## EXTRAIT DU DOCUMENT

____________

Paul Kagame : « Je laisse au président Macron le choix des mots. Des excuses ne peuvent venir à la demande »

Le président du Rwanda, en visite à Paris, a répondu aux questions du « Monde » sur l’état des relations entre la France et son pays.

Entre le Rwanda et la France, le passé et le présent semblent étroitement imbriqués. En visite à Paris, lundi 17 mai, à l’occasion d’un sommet sur les économies africaines, le président rwandais, Paul Kagame, a été reçu par Emmanuel Macron, qui envisage de se rendre à Kigali à la fin du mois. Dans la matinée, le dirigeant a accordé un entretien au Monde dans lequel il revient sur le réchauffement des relations diplomatiques entre Paris et Kigali, depuis notamment la remise du rapport de la commission Duclert, sur le rôle de la France entre 1990 et le génocide des Tutsi en 1994. Paul Kagame répond aussi aux nombreuses critiques sur les violations des droits de l’homme dans son pays.

____________

## LA CONSIGNE
Pouvez-vous reproduire intégralement l'extrait sur Paul Kagame, sans y changer un seul mot ? Les enregistrements n'ont aucun lien avec l'extrait sur Paul Kagame.

____________

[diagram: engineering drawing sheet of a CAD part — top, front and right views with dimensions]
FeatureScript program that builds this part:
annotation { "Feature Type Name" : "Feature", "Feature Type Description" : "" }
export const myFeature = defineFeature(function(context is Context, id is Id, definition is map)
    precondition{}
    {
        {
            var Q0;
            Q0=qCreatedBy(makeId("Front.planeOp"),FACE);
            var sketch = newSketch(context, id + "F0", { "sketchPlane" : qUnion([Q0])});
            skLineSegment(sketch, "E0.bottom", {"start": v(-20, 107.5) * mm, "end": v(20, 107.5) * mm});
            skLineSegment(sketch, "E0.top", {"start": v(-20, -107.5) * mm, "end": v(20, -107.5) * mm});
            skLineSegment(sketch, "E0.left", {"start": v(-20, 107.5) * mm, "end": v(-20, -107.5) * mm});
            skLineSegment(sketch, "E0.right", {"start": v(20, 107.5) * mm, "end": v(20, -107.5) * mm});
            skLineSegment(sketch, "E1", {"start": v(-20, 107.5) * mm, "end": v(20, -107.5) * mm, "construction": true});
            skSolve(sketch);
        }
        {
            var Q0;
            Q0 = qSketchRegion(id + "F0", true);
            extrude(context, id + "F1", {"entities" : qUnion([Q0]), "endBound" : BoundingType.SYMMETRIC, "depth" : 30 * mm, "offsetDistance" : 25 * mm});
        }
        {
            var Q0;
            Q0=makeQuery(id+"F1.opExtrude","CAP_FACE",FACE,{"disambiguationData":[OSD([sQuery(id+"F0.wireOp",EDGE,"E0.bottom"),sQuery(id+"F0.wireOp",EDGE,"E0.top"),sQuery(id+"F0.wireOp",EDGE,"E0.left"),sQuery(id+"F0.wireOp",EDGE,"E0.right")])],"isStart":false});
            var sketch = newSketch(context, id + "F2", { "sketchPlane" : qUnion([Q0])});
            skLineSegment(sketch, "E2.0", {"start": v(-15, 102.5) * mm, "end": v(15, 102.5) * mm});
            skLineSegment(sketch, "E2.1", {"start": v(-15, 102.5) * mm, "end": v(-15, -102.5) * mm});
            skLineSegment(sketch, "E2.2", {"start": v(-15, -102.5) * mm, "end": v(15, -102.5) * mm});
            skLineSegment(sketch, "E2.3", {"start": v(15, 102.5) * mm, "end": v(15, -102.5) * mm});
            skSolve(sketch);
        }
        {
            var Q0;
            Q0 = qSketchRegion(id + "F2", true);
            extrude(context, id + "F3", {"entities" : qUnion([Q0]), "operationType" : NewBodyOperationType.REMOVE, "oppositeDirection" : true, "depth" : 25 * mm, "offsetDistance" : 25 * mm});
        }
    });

____________

## RÉPONSE À LA CONSIGNE
Paul Kagame : « Je laisse au président Macron le choix des mots. Des excuses ne peuvent venir à la demande »

Le président du Rwanda, en visite à Paris, a répondu aux questions du « Monde » sur l’état des relations entre la France et son pays.

Entre le Rwanda et la France, le passé et le présent semblent étroitement imbriqués. En visite à Paris, lundi 17 mai, à l’occasion d’un sommet sur les économies africaines, le président rwandais, Paul Kagame, a été reçu par Emmanuel Macron, qui envisage de se rendre à Kigali à la fin du mois. Dans la matinée, le dirigeant a accordé un entretien au Monde dans lequel il revient sur le réchauffement des relations diplomatiques entre Paris et Kigali, depuis notamment la remise du rapport de la commission Duclert, sur le rôle de la France entre 1990 et le génocide des Tutsi en 1994. Paul Kagame répond aussi aux nombreuses critiques sur les violations des droits de l’homme dans son pays.